The U.S. Postal Service manages access to information resources using multiple types of accounts, including privileged accounts. Privileged accounts are those that have higher levels of rights such as account creation, update, deletion, or full application functionality. The Postal Service uses both automated and manual processes to manage account access and authorization to information resources. Proper management and monitoring of privileged accounts is important to ensure information is secure and systems and data are not modified without authorization.
Our objective was to determine if the Postal Service is effectively managing privileged accounts in accordance with Postal Service policies and best practices.
What the OIG Found
The Postal Service is not effectively managing all privileged accounts in accordance with its policies and best practices. Specifically, the Postal Service has not developed adequate guidance and controls to identify and manage privileged accounts. The [redacted] allows for the identification of privileged accounts; however, we found that the Postal Service only used this feature for [redacted] systems. As a result, management could not identify all privileged accounts throughout the Postal Service.
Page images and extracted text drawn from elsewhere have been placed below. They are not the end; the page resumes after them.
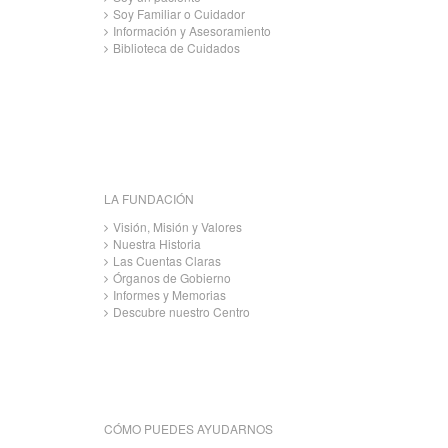
Soy Familiar o Cuidador
Información y Asesoramiento
Biblioteca de Cuidados
LA FUNDACIÓN
Visión, Misión y Valores
Nuestra Historia
Las Cuentas Claras
Órganos de Gobierno
Informes y Memorias
Descubre nuestro Centro
CÓMO PUEDES AYUDARNOS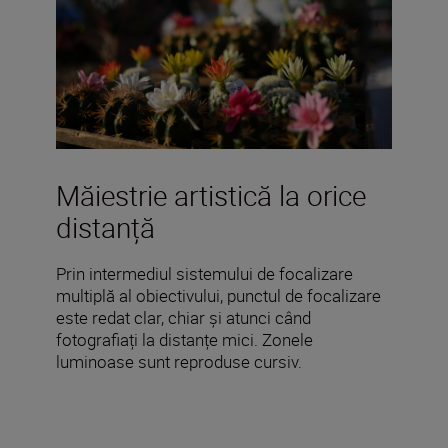
Măiestrie artistică la orice
distanță
Prin intermediul sistemului de focalizare
multiplă al obiectivului, punctul de focalizare
este redat clar, chiar și atunci când
fotografiați la distanțe mici. Zonele
luminoase sunt reproduse cursiv.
We reviewed accounts for three systems that did not use the privileged identifier field in eAccess to determine if controls over privileged accounts existed within each system. We found that [redacted] percent of the users for these three systems did not have proper authorization for privileged accounts and [redacted] percent of the users did not have the appropriate security clearance. Also, users did not always [redacted], as required by Postal Service policy.
Management also does not adequately monitor privileged account activity. The owners and administrators of the three systems we reviewed, as well as the Corporate Information Security Office, are not maintaining system and audit logs or tracking privileged users’ last logons to monitor user activity, as required by Postal Service policy. We also found the Postal Service does not have a comprehensive training program for all privileged users to ensure they understand their roles, responsibilities, and the risks associated with their elevated privileges.
These issues occurred because:
- Management focused on other areas of cyber security and has not yet developed comprehensive guidance for defining, identifying, and managing privileged accounts.
- System owners did not require all privileged users to follow Postal Service policy when requesting privileged access and did not ensure that users have the appropriate security clearance prior to granting access.
- System owners were not aware of the [redacted] requirement.
- Management has not defined business practices for monitoring privileged accounts or implemented privileged access management tools in accordance with best practices.
- Postal Service policy does not require all privileged users to complete training.
Without proper management of privileged accounts, the Postal Service cannot ensure the confidentiality and integrity of its data, which could lead to data loss and reduced confidence in the Postal Service brand. Without proper monitoring of privileged accounts, the Postal Service cannot ensure privileged users have accountability in order to prevent accidental harm or malicious activity. In addition, the lack of a comprehensive training program for all privileged users exposes the Postal Service to credential or password compromise.
What the OIG Recommended
We recommended management:
- Strengthen controls over privileged users by continuing to develop overarching guidance and controls for managing privileged accounts that includes establishing a consistent method for identifying all privileged accounts.
- Develop and continuously maintain a complete and accurate listing of privileged accounts for Postal Service systems.
- Require all users to follow Postal Service policy when requesting and granting privileged access, ensure privileged users have proper security clearances, and require privileged users to [redacted].
- Clearly define the responsibilities for monitoring privileged accounts, implement privileged access management tools, and track privileged users’ activity.
- Develop a comprehensive privileged user training program, and require all privileged users to complete the training before assuming their privileged role, followed by periodic refresher training.